Because if the grievous ills that have been festering unchecked for decades and pushed tens of millions into disaffection from the mainstream are not addressed, we could see the emergence of yet another strongman who will feel that he has the support for even stronger authoritarian actions than Trump deployed.
There is not much in Mr Biden’s past that points to his taking bold and decisive action in the economic arena.
Even the thoroughly establishment and moderate NY Times, in endorsing Amy Klobuchar and Elizabeth Warren as the best Democratic nominees, was scathing about Mr Biden, writing that he was trying to “merely restore the status quo.
Mr Biden is 77, it is time for him to pass the torch to a new generation of political leaders.”
The economic area is key to the recovery from Trump’s horrors.
Mr Biden’s initial and overwhelming economic priority will be the terrible current recession and the extreme deprivation that millions have been plunged into.
He has said he was in charge of the 2009 Obama recovery package, which has been roundly criticized by Paul Krugman and Prof Stephanie Kelton as having been overly concerned by the federal deficit and ended up with a much smaller stimulus package than American homeowners and families needed.
Indeed, that package also allowed hundreds of thousands of people to lose their homes while billions were dispensed to banks and other businesses.
Despite President Trump’s conservative Republican ideology, his stimulus pandemic package was much closer to the mark and set aside hundreds of billions for individuals in need.
But even as Mr Biden addresses the pandemic-linked distress, he must simultaneously address the deeper economic fissures that are creating the true divisions in society and enlarging the appeal of radicals we saw under President Trump.
It is very convenient to believe that President Trump is the fount of all our woes.
For example, the relentless media focus on President Trump alone in reporting on the coronavirus disaster obscured the across-the-board failure by other critical American institutions and states that should at least have sounded the alarm and taken action at their own level to protect against this scourge.
Mr Trump was democratically elected despite his multiple flaws being on full display.
Americans turned to him right after two Barack Obama terms, which were preceded by two George Bush and two Bill Clinton terms.
I do not expect anything from today’s Republicans, so it is Democratic administrations’ failures that are more dismaying given their party’s stated pro-people ideology.

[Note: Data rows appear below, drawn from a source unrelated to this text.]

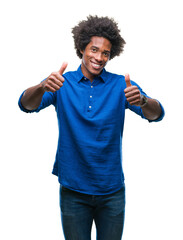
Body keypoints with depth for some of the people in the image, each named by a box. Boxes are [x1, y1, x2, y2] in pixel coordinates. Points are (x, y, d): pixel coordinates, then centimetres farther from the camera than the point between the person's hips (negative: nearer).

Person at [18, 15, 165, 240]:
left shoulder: (120, 84, -3)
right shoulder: (63, 83, -2)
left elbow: (157, 114, -14)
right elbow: (27, 104, -16)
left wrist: (142, 101, -37)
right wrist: (43, 87, -38)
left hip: (112, 190, 1)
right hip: (73, 190, 0)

One aspect of the pre-Trump trauma came from President Bill Clinton’s turning away from his Democratic base, and with Republican support but over Democratic opposition, passing the Nafta trade agreement.
That was designed to allow large corporations to make windfall profits by exporting hundreds of thousands of industrial jobs in America to lowly paid workers in Mexico and subsequently elsewhere, leaving devastated Mid-Western communities orphaned through de-industrialization.

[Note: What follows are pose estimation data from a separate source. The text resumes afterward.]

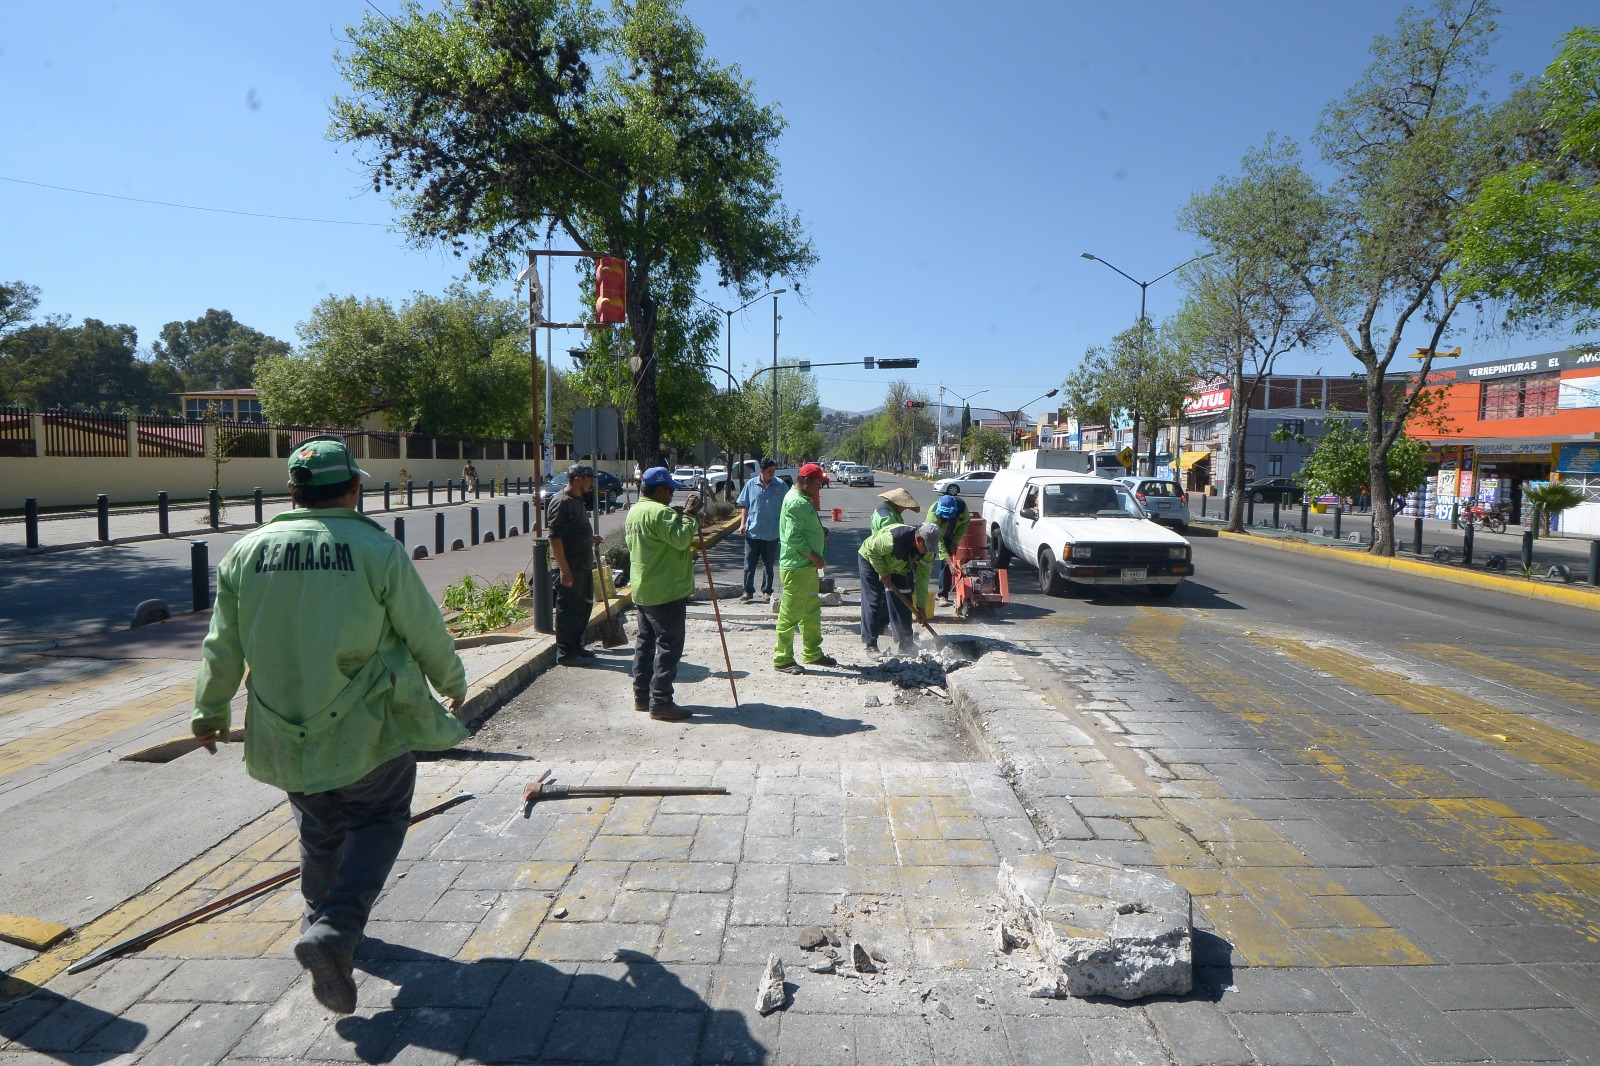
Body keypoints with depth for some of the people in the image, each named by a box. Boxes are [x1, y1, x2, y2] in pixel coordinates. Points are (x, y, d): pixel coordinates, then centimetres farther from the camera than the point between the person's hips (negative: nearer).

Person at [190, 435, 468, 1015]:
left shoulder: (247, 551, -1)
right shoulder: (377, 550, -14)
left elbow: (222, 647, 7)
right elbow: (426, 633, -6)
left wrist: (210, 712, 22)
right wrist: (453, 684, 12)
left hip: (283, 736, 5)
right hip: (366, 730, -4)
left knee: (319, 827, 24)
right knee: (379, 819, 13)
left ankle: (321, 919, 41)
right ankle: (335, 930, -3)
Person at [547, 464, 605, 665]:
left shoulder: (578, 500, 14)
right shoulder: (561, 502, -17)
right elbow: (555, 538, -22)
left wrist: (590, 538, 13)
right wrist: (564, 570, -24)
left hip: (584, 565, 10)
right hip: (569, 568, -10)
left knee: (584, 607, 17)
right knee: (568, 610, -1)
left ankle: (576, 646, 29)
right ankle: (564, 653, 9)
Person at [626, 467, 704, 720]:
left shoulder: (634, 511, 14)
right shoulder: (658, 512, -18)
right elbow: (680, 539, -26)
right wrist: (689, 515, -14)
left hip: (642, 591, 10)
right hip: (666, 592, -10)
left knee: (646, 642, 15)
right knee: (668, 646, -6)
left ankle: (642, 696, 22)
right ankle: (660, 702, -5)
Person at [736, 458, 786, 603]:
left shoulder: (780, 485, -1)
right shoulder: (751, 485, 0)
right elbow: (744, 505, 6)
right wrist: (743, 523, -3)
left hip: (772, 533, 0)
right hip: (752, 532, 0)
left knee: (768, 564, 11)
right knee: (749, 564, 4)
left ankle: (767, 590, 23)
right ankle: (748, 591, 12)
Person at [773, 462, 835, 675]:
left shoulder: (804, 500, 16)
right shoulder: (797, 502, -18)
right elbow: (793, 536, -25)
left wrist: (821, 533, 9)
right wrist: (813, 555, -20)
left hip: (808, 566, 11)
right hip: (796, 568, -11)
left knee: (812, 611, 19)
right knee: (791, 614, -3)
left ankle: (812, 653, 31)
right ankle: (782, 660, 5)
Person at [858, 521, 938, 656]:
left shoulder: (928, 550, -21)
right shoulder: (893, 538, -42)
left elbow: (923, 576, -14)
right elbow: (871, 550, -29)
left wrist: (920, 606, -15)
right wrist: (883, 573, -25)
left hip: (898, 567, 6)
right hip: (871, 560, -6)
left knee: (902, 602, 0)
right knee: (873, 602, -9)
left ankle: (905, 643, 6)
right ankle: (869, 643, -3)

In essence, the Democrats traded in their worker base for Wall Street and big business. This must change, or we will have demagogues ruling not just America but the entire disaffected world.

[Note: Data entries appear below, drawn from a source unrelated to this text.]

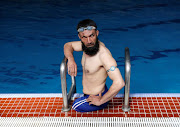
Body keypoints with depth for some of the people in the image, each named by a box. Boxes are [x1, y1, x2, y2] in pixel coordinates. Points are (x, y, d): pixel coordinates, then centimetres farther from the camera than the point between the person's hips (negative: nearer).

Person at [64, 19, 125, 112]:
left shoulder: (103, 54, -32)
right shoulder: (91, 44, -8)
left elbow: (119, 83, -37)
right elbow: (68, 45, 11)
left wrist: (100, 101, -25)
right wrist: (70, 59, -12)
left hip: (95, 98, -10)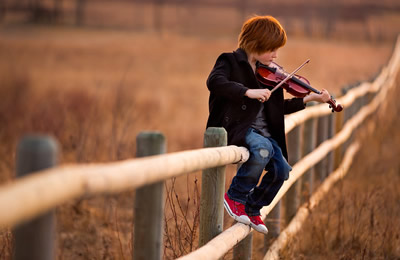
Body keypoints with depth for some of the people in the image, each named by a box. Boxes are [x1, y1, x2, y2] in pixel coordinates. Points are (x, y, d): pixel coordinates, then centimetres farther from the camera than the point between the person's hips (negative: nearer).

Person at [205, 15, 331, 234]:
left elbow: (279, 107, 23)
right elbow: (214, 82, -26)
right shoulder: (230, 62, -4)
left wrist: (309, 98, 13)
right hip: (235, 127, -7)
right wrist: (248, 92, -33)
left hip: (262, 131, 7)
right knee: (263, 148, -34)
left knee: (281, 169, -13)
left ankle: (252, 208, 11)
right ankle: (235, 197, -15)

God willing, Joe Biden will have his hands full from sometime next week.
There will be a fierce battle waged by the moderates to weed out the progressives, that was set to begin under Hillary Clinton when Bernie Sanders’ rise stunned her and the Democratic establishment.
Hopefully, Elizabeth Warren will get Treasury. But if not, Mr Biden should make sure that she is kept close, just as Bernie Sanders, Robert Reich and Alexandria Ocasio-Cortez should be, to name only four.
Mr Biden has repeatedly emphasized that there are no Red States or Blue States, only the United States.
The initial political successes of Donald Trump revealed that what we have are two Divided States, which are pulling farther and farther apart. That should be President’ Biden’s overarching goal, to arrest that split with concrete actions.